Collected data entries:
#####

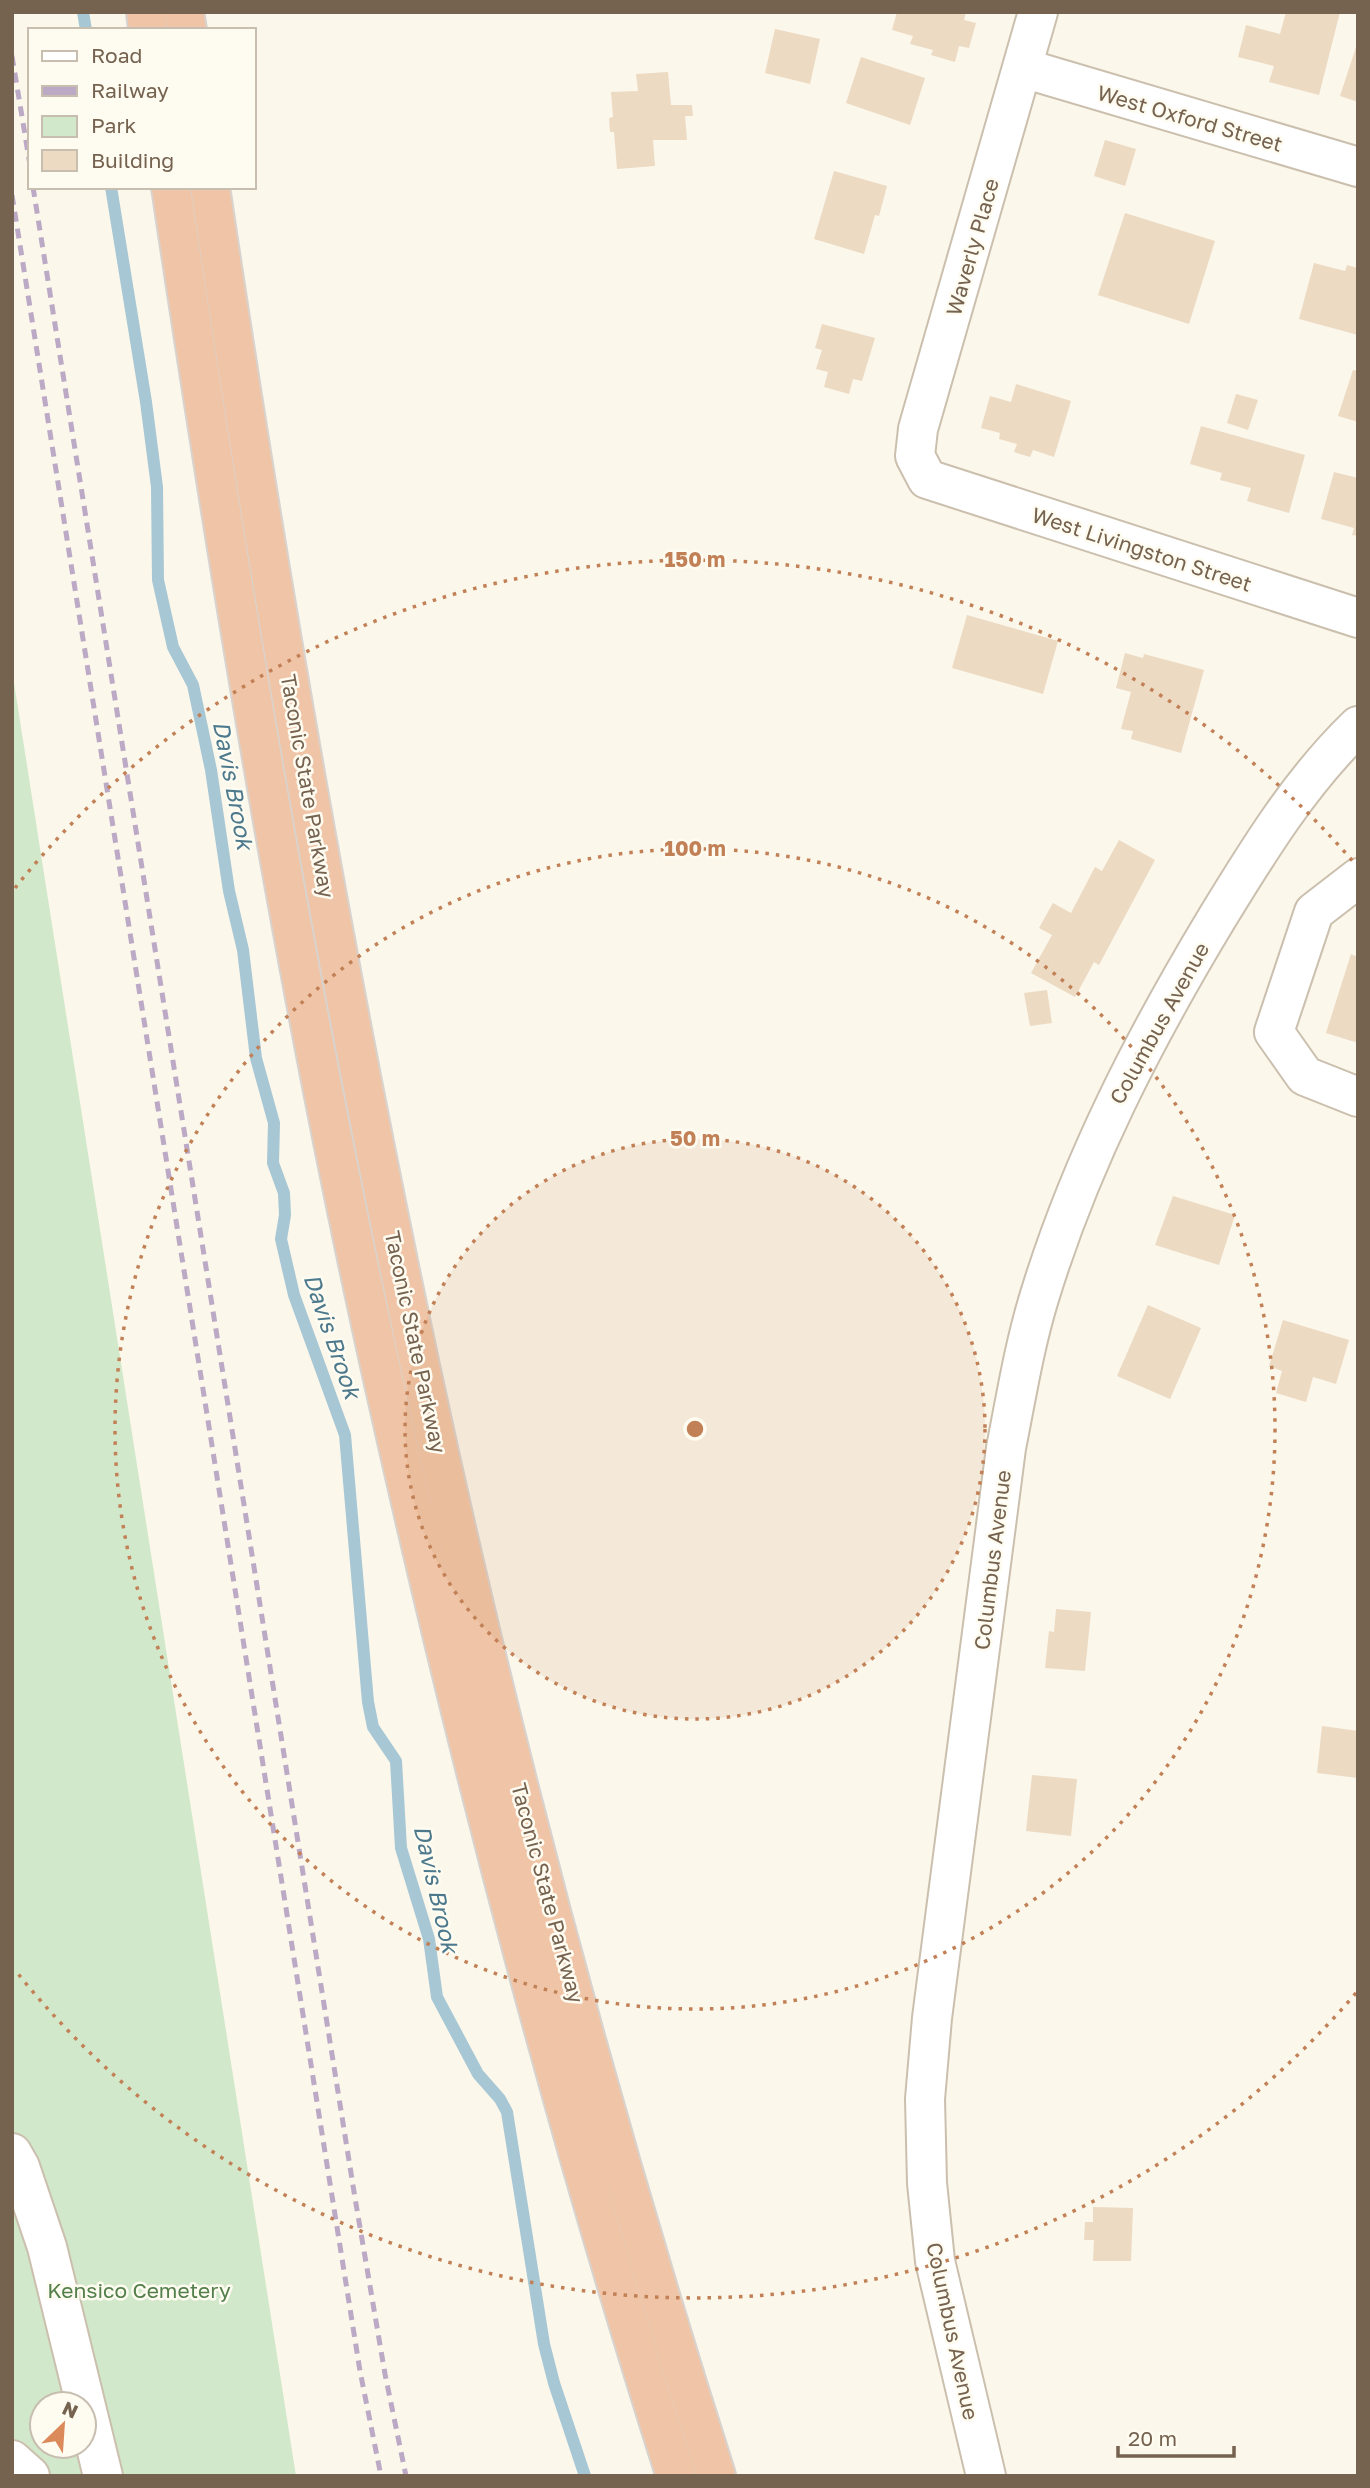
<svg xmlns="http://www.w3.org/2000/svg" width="1370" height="2488" font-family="'Golos Text',sans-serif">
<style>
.green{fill:#d2e8ca;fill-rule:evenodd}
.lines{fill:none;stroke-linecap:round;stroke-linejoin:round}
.stream{stroke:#a7c7d5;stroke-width:12}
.building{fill:#eddac3}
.minor-casing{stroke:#cbbfae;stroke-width:42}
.highway-casing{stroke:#d8d3ce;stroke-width:42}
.minor{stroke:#fff;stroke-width:38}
.highway{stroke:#f0c5a7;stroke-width:38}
.rail{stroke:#bca9c5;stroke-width:5;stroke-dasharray:10 7;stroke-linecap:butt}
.ring{fill:none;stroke:#c28057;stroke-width:3.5;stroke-dasharray:3.5 7}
.labels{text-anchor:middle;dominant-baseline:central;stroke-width:5;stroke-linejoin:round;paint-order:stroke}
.street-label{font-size:21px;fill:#75624f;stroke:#fefbf1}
.park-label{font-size:21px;fill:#537f4b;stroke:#fefbf1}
.water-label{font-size:23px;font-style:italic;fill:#4d798d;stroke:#fefbf1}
.centre{fill:#c28057;stroke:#fefbf1;stroke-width:3.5}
.ring-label{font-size:21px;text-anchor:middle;font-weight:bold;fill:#c28057;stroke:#fefbf1;stroke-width:5;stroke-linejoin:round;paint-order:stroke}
</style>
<rect width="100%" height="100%" fill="#fbf7eb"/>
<!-- green -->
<path class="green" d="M12,670L296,2476H12ZM42,2404H84V2446H42Z"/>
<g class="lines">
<!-- stream -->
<g class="stream">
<polyline points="83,12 86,30"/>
<polyline points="111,187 146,402 157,487 158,580 173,647 193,685 211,770 229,891 243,950 256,1058 274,1123 273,1163 284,1193 285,1215 281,1239 294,1295 345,1435 368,1702 373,1727 396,1761 401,1848 429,1939 437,1997 478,2074 500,2099 507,2112 544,2344 554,2383 585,2476"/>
</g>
</g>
<!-- building -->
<g class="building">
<polygon points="897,12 966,12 964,20 976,23 969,48 959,46 955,62 931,55 933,50 910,44 913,36 892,30"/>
<polygon points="1286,12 1340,12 1319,95 1269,82 1274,66 1238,57 1246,25 1280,34"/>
<polygon points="775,29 820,39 810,84 765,73"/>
<polygon points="1357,44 1358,44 1358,102 1340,96"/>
<polygon points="861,57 925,78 910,125 846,103"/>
<polygon points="668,72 671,105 692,105 693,116 685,116 687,140 653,140 655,166 617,169 614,132 610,132 609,118 613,117 611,92 638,91 636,74"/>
<polygon points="1105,140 1136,149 1125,186 1094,176"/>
<polygon points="834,171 887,186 879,216 875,215 864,254 814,239"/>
<polygon points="1125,213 1215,241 1189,324 1098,295"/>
<polygon points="1314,263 1345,271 1347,265 1358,268 1358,335 1299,319"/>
<polygon points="822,324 875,338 862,381 853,379 849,394 824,387 828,372 816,369 822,350 815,348"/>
<polygon points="1353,370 1358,371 1358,422 1338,416"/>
<polygon points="1016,384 1071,401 1054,457 1033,450 1030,457 1014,452 1017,444 999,439 1000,433 981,428 990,396 1011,402"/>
<polygon points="1236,394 1258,400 1248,430 1227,423"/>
<polygon points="1201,426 1305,455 1289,513 1247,501 1251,488 1220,480 1222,473 1190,464"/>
<polygon points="1334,472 1358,478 1358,536 1352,535 1354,528 1321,519"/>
<polygon points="967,615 1058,641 1043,694 952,668"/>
<polygon points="1125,653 1143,658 1144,654 1204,670 1181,753 1131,739 1133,731 1121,729 1131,692 1116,688"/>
<polygon points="1119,840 1155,860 1099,965 1094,962 1075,997 1031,973 1052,935 1039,928 1053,903 1071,913 1095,867 1102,871"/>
<polygon points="1351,954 1358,957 1358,1043 1326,1033"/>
<polygon points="1047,990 1052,1023 1030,1026 1024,993"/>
<polygon points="1173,1196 1235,1215 1219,1265 1155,1245"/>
<polygon points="1148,1305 1201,1328 1170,1399 1117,1376"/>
<polygon points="1283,1320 1349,1340 1336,1384 1313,1377 1306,1402 1276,1393 1282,1371 1269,1366"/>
<polygon points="1056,1609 1091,1612 1085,1671 1045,1668 1049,1631 1054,1632"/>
<polygon points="1322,1726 1358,1731 1358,1778 1317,1773"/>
<polygon points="1032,1775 1077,1779 1071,1836 1026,1831"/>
<polygon points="1093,2207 1133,2208 1131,2261 1093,2261 1094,2240 1084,2240 1085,2222 1093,2222"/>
</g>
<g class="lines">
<defs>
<g id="minor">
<polyline points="1038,12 918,429 915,456 927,479 1358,618"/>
<polyline points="1023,68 1358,167"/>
<polyline points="1358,878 1314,912 1274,1032 1305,1076 1358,1097"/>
<polyline points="12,2153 20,2167 47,2247 103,2476"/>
<polyline points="12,2460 30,2476"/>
<path d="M986,2476L935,2261L927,2183L925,2099L932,2018L1006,1448C1016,1398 1024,1347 1039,1298C1080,1163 1144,1039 1217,918C1258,851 1300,782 1358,726"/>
</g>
<g id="highway">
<polyline points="146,12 148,30"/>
<polyline points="184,12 187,30"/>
<path d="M171,187C231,587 296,988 384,1383C466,1751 561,2116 676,2476"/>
<path d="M210,187C269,584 337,979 421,1371C501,1743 600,2113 716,2476"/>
</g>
</defs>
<!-- minor casing -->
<use href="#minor" class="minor-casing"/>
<!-- highway casing -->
<use href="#highway" class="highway-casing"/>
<!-- minor -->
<use href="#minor" class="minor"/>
<!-- highway -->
<use href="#highway" class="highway"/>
<!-- rail -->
<g class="rail">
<polyline points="12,56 30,165"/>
<polyline points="33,187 355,2198 385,2374 406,2476"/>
<polyline points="12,195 360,2371 381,2476"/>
</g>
</g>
<!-- distance rings -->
<circle cx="695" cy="1429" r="290" fill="#c28057" fill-opacity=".12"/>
<g class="ring">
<circle cx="695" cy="1429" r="290"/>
<circle cx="695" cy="1429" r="580"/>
<path d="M1356 1993A869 869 0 0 1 15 1970M15 888A869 869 0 0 1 1356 865"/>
</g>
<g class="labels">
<!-- street labels -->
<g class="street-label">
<text transform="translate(1190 118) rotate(16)">West Oxford Street</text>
<text transform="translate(972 247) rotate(-74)">Waverly Place</text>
<text transform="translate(1142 549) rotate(18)">West Livingston Street</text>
<text transform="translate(308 786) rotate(80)">Taconic State Parkway</text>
<text transform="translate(1159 1023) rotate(-61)">Columbus Avenue</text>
<text transform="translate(416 1342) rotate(78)">Taconic State Parkway</text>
<text transform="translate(992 1560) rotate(-83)">Columbus Avenue</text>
<text transform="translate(548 1893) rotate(75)">Taconic State Parkway</text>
<text transform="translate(953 2331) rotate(78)">Columbus Avenue</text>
</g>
<!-- park labels -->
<g class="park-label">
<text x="139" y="2290">Kensico Cemetery</text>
</g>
<!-- water labels -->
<g class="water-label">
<text transform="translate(234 785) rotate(79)">Davis Brook</text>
<text transform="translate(333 1336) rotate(71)">Davis Brook</text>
<text transform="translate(437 1889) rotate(77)">Davis Brook</text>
</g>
</g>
<circle cx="695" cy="1429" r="10" class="centre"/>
<g class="ring-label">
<text x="695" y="567">150 m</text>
<text x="695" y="856">100 m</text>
<text x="695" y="1146">50 m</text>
</g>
<!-- border -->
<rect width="1370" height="2488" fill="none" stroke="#75624f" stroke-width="28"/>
<!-- legend -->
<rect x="28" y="28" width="228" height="161" fill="#fefbf1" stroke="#c7beb0" stroke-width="2"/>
<rect x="42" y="51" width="35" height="10" fill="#ffffff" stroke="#c7beb0" stroke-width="2"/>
<text x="91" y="63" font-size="21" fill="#75624f">Road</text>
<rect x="42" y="86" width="35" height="10" fill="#bca9c5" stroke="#c7beb0" stroke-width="2"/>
<text x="91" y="98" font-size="21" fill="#75624f">Railway</text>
<rect x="42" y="116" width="35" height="21" fill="#d2e8ca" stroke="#c7beb0" stroke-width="2"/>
<text x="91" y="133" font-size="21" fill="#75624f">Park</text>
<rect x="42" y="150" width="35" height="21" fill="#eddac3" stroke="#c7beb0" stroke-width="2"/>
<text x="91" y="168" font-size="21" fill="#75624f">Building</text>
<!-- north arrow -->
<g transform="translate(63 2425) rotate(25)"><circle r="33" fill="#fefbf1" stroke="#c7beb0" stroke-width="2"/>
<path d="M0-5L12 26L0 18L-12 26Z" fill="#db8a5a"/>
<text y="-10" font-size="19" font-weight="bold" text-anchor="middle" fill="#75624f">N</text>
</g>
<!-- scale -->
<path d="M1118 2446v10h116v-10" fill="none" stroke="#75624f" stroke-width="3.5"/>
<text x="1128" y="2446" font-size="21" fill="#75624f" stroke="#fefbf1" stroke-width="5" paint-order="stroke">20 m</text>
</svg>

#####

• EXERCISE
Within the data above, the span starting at the line containing "<!-- minor -->" and ending at the line containing "<!-- water labels -->" is to be retyped exactly, with no other lines.

• REPLY
<!-- minor -->
<use href="#minor" class="minor"/>
<!-- highway -->
<use href="#highway" class="highway"/>
<!-- rail -->
<g class="rail">
<polyline points="12,56 30,165"/>
<polyline points="33,187 355,2198 385,2374 406,2476"/>
<polyline points="12,195 360,2371 381,2476"/>
</g>
</g>
<!-- distance rings -->
<circle cx="695" cy="1429" r="290" fill="#c28057" fill-opacity=".12"/>
<g class="ring">
<circle cx="695" cy="1429" r="290"/>
<circle cx="695" cy="1429" r="580"/>
<path d="M1356 1993A869 869 0 0 1 15 1970M15 888A869 869 0 0 1 1356 865"/>
</g>
<g class="labels">
<!-- street labels -->
<g class="street-label">
<text transform="translate(1190 118) rotate(16)">West Oxford Street</text>
<text transform="translate(972 247) rotate(-74)">Waverly Place</text>
<text transform="translate(1142 549) rotate(18)">West Livingston Street</text>
<text transform="translate(308 786) rotate(80)">Taconic State Parkway</text>
<text transform="translate(1159 1023) rotate(-61)">Columbus Avenue</text>
<text transform="translate(416 1342) rotate(78)">Taconic State Parkway</text>
<text transform="translate(992 1560) rotate(-83)">Columbus Avenue</text>
<text transform="translate(548 1893) rotate(75)">Taconic State Parkway</text>
<text transform="translate(953 2331) rotate(78)">Columbus Avenue</text>
</g>
<!-- park labels -->
<g class="park-label">
<text x="139" y="2290">Kensico Cemetery</text>
</g>
<!-- water labels -->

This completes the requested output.